Simple Port Forwarding on IPTABLES over NAT-T

Assuming you have:

Machine 1 with WAN and LAN interfaces running IPTABLES with NAT-T
Machine 2 with only LAN interface

Machine 1 WAN interface is WAN_IF
Machine 2 LAN interface is LAN_IF
Machine 2 LAN IP is DEST_IP
Machine 1 Port that is being forwarded is FWD_PORT
MAchine 2 Port that is being forwarded to is DEST_PORT

You want to to forward ports on Machine 1 to Machine 2.

Here's a snippet that can be added to /etc/sysconfig/iptables that does that.

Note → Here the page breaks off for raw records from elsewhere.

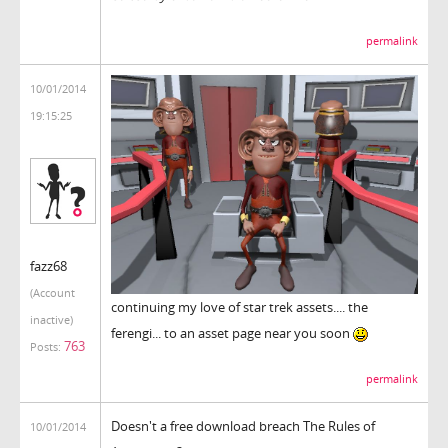
permalink
10/01/2014
19:15:25
fazz68
(Account
continuing my love of star trek assets.... the
inactive)
ferengi... to an asset page near you soon
763
Posts:
permalink
Doesn't a free download breach The Rules of
10/01/2014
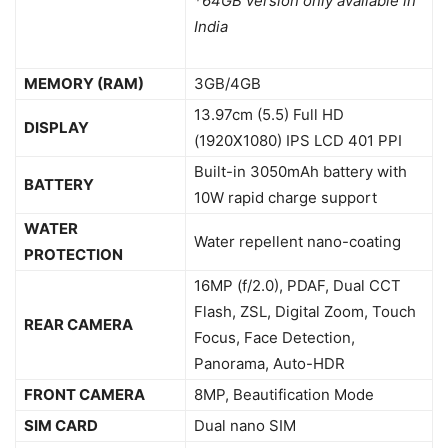
*64GB version only available in
India
MEMORY (RAM)
3GB/4GB
13.97cm (5.5) Full HD
DISPLAY
(1920X1080) IPS LCD 401 PPI
Built-in 3050mAh battery with
BATTERY
10W rapid charge support
WATER
Water repellent nano-coating
PROTECTION
16MP (f/2.0), PDAF, Dual CCT
Flash, ZSL, Digital Zoom, Touch
REAR CAMERA
Focus, Face Detection,
Panorama, Auto-HDR
FRONT CAMERA
8MP, Beautification Mode
SIM CARD
Dual nano SIM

In the *nat block, after the NAT-T lines:
-A PREROUTING -d WAN_IP -i WAN_IF -p tcp -m tcp --dport FWD_PORT -j DNAT --to-destination DEST_IP:DEST_PORT
-A POSTROUTING -s DEST_IP -o WAN_IF -j SNAT --to-source WAN_IP
#-A POSTROUTING -o LAN_IF -p tcp --dport FWD_PORT -d DEST_IP -j SNAT --to DEST_IP**
COMMIT

**If machine 2 is NOT set up to use Machine 1 as a gateway, then uncomment that line.

In the *filter block:
-A FORWARD -d DEST_IP -i WAN_IF -o LAN_IF -p tcp -m tcp --dport FWD_PORT -m state --state NEW -j ACCEPT
COMMIT

And you're done.

I usually use VNC to test this. Install VNC on the LAN Machine 2, use port 5900 as the DEST_PORT and FWD_PORT and test.